Optional toggles (default enabled):
- Vector retrieval (`--no-vector-retrieval`)
- Query expansion variants (`--no-query-expansion`)
- Wikidata graph enrichment (`--no-graph-enrichment`)
- Cross-encoder reranking (`--no-cross-encoder-reranking`)
- Question-type bonus (`--no-question-type-bonus`)
- Type-coercion signal (`--no-type-coercion`)

## Development

```bash
git clone https://github.com/daedalus/watson-lite.git
cd watson_lite
pip install -e ".[test]"

# run tests
pytest

# format
ruff format src/ tests/

# lint + type check
prospector --with-tool ruff --with-tool mypy src/

# find unused code
vulture --min-confidence 90 src/
```

## Architecture

```
User Question → NLP (spaCy) → Decomposition → Entity Extraction
  → Parallel Retrieval (BM25 + FAISS) → Graph (Wikidata)
  → RRF Fusion → Cross-Encoder Rerank → Span Extraction → Confidence Score
```

## Models Used (all pretrained, inference only)

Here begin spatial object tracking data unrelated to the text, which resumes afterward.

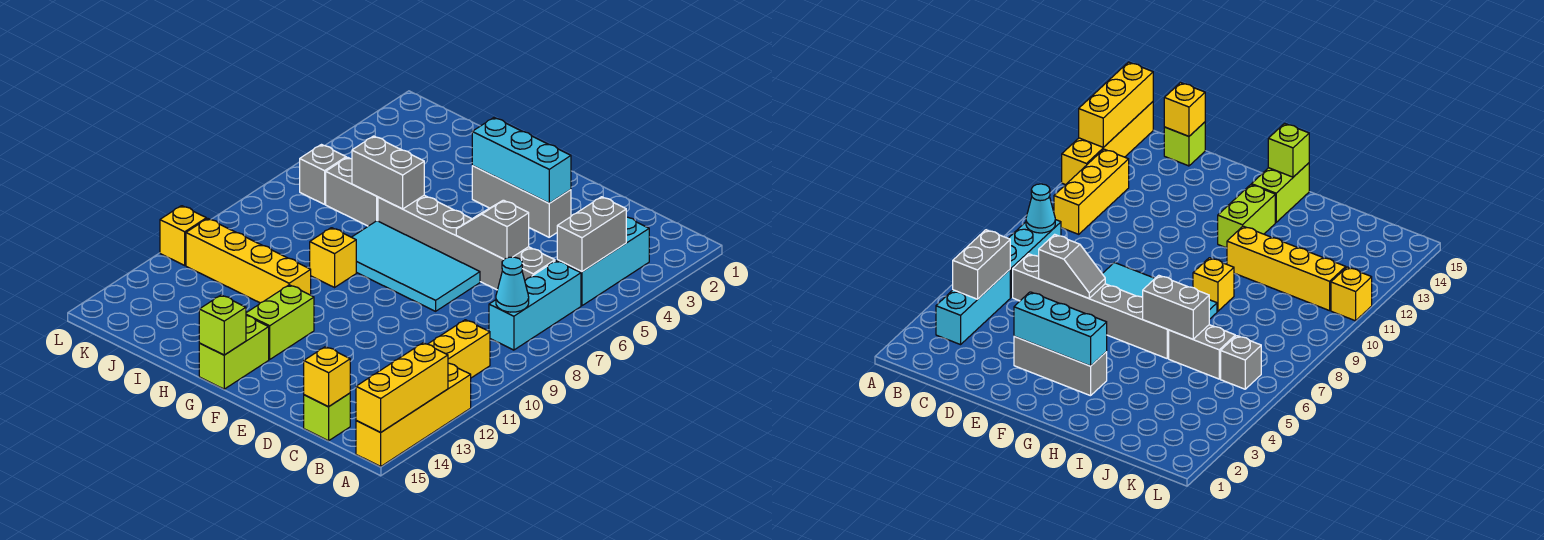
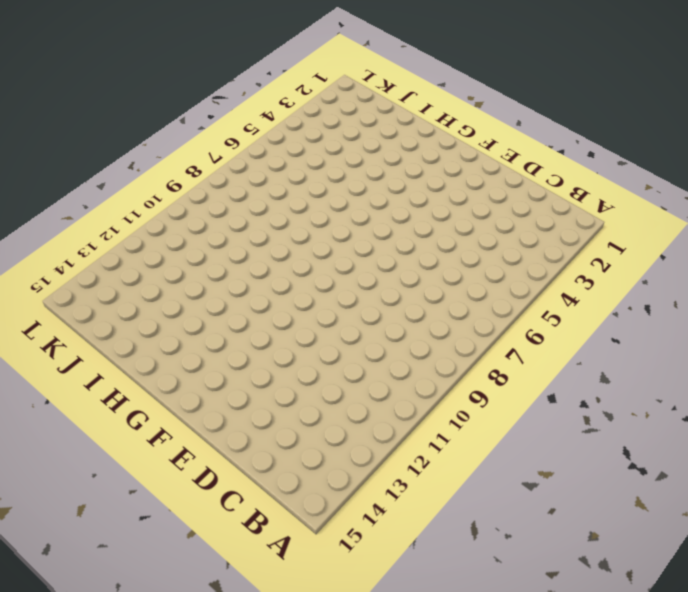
none -> yellow 1x4 brick [356,363,471,466]
none -> cyan 1x3 brick [557,217,649,306]
none -> cyan 1x3 brick [489,261,581,350]

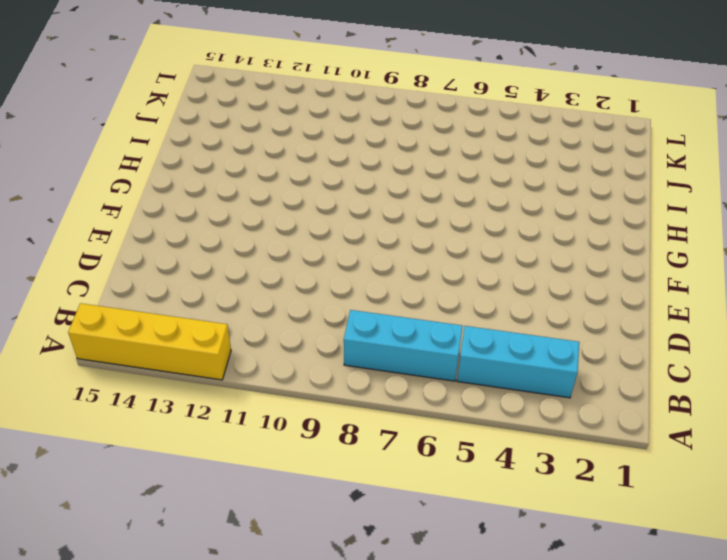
none -> yellow 1x3 brick [428,320,490,378]
none -> grey 1x6 brick [378,195,555,290]
none -> lime 1x1 brick [304,393,350,441]

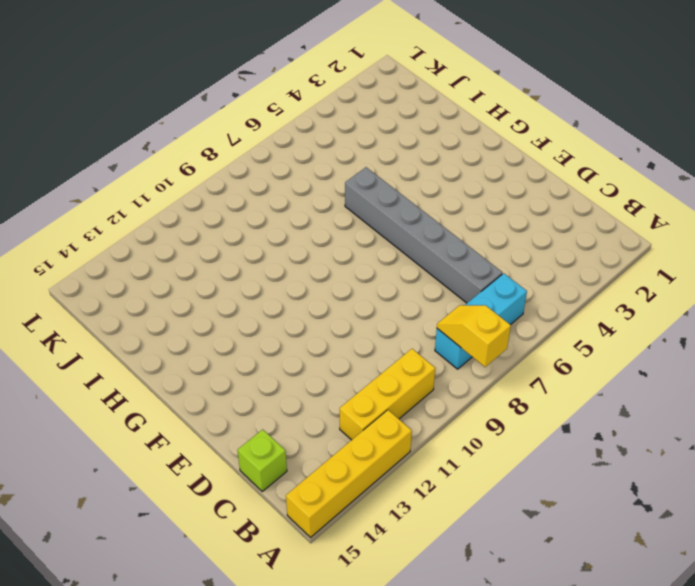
yellow 1x2 slope [437,305,511,367] -> cyan 1x1 cone [496,257,529,312]
none -> cyan 1x3 brick [557,217,649,306]
none -> grey 1x3 brick [472,166,571,237]
none -> cyan 2x4 tile [352,221,480,311]

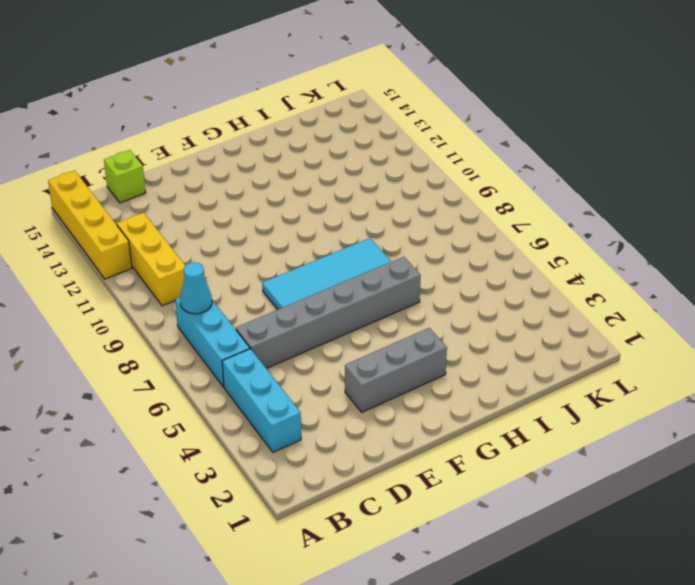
none -> lime 1x2 brick [246,285,314,359]
none -> lime 1x2 brick [199,316,269,389]
none -> yellow 1x1 brick [310,228,356,287]

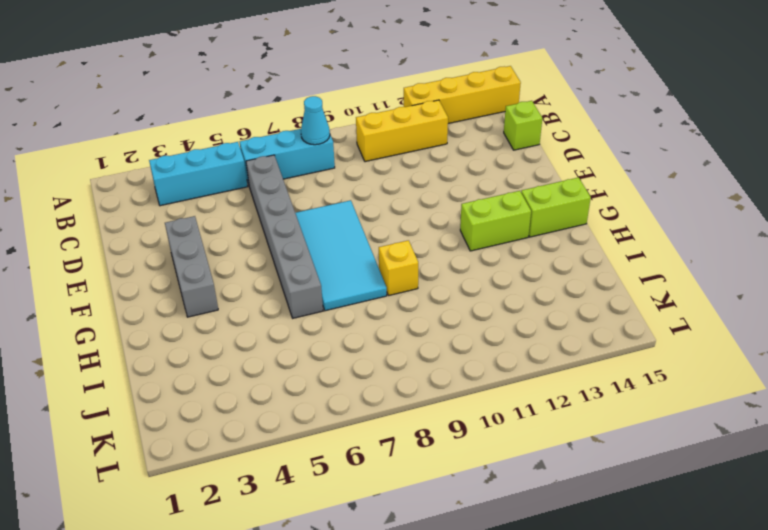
none -> yellow 1x4 brick [186,218,311,303]
none -> grey 1x2 brick [326,157,378,226]
none -> grey 1x1 brick [300,145,346,204]

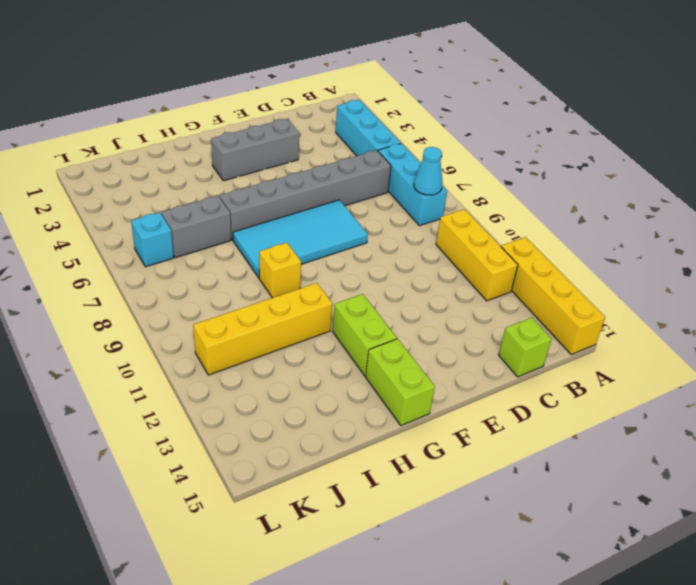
cyan 1x1 brick [131,212,174,267] -> grey 1x1 brick [300,145,346,204]
none -> yellow 1x1 brick [160,206,206,265]
none -> yellow 1x3 brick [356,343,448,432]
none -> grey 1x2 brick [557,197,626,272]

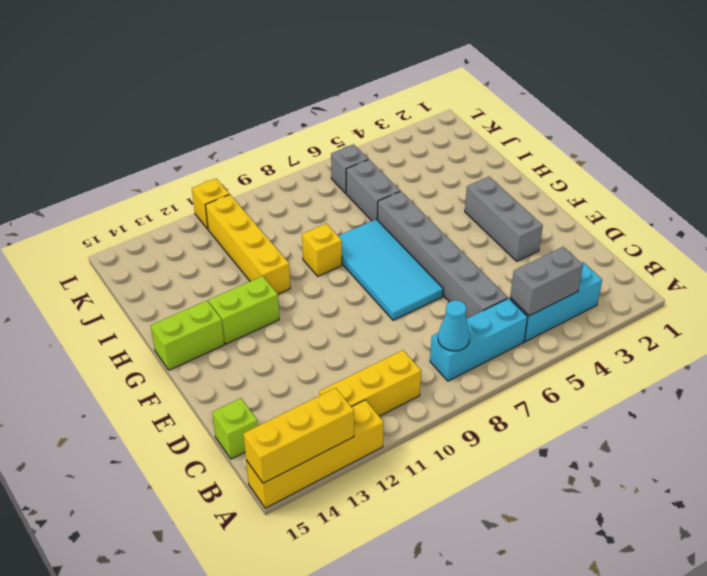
none -> yellow 1x1 brick [304,347,350,406]
none -> grey 1x2 slope [456,200,529,259]
none -> cyan 1x3 brick [472,118,571,203]

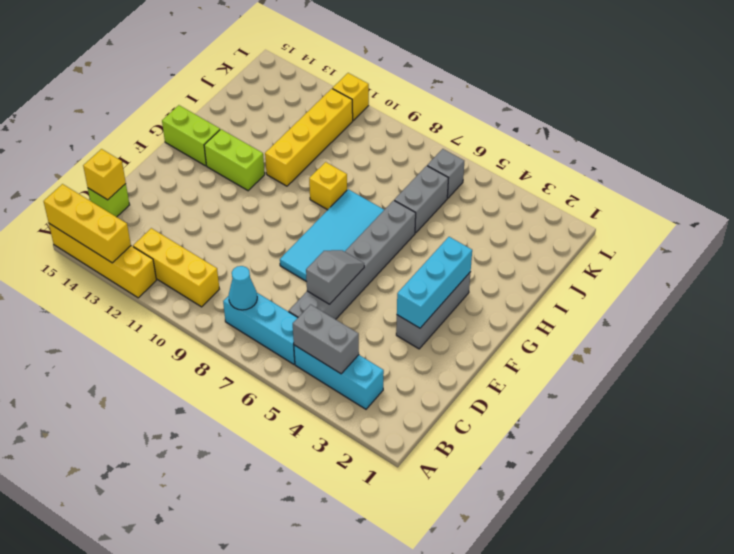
none -> lime 1x1 brick [199,295,246,355]
none -> grey 1x2 brick [352,136,424,209]

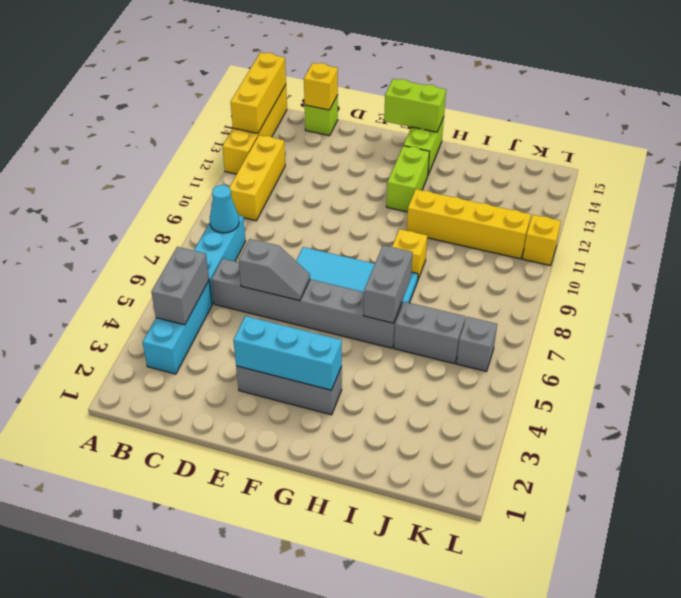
lime 1x2 brick [384,79,446,132] -> lime 1x1 brick [199,295,246,355]
grey 1x2 brick [364,245,413,323] -> grey 1x2 brick turned to [352,136,424,209]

| Model | Purpose | Size |
|---|---|---|
| `en_core_web_sm` | spaCy NLP | ~12MB |
| `all-MiniLM-L6-v2` | Passage embeddings | ~90MB |
| `ms-marco-MiniLM-L-6-v2` | Cross-encoder reranking | ~90MB |
| `deepset/roberta-base-squad2` | Extractive span QA | ~480MB |

Total: ~670MB — runs CPU-only.

## Data Sources

- **Wikipedia REST API** — Live article retrieval
- **Wikibooks REST API** — Live educational content retrieval
- **Wikidata REST API** — Structured entity facts (no SPARQL)

## Extending

- **Add a domain corpus**: Plug a new provider into `DatasetQueryEngine`.
- **Add more graph sources**: Wikidata REST API pattern is reusable.
- **Offline mode**: Download Wikipedia dumps and index locally with BM25 + FAISS.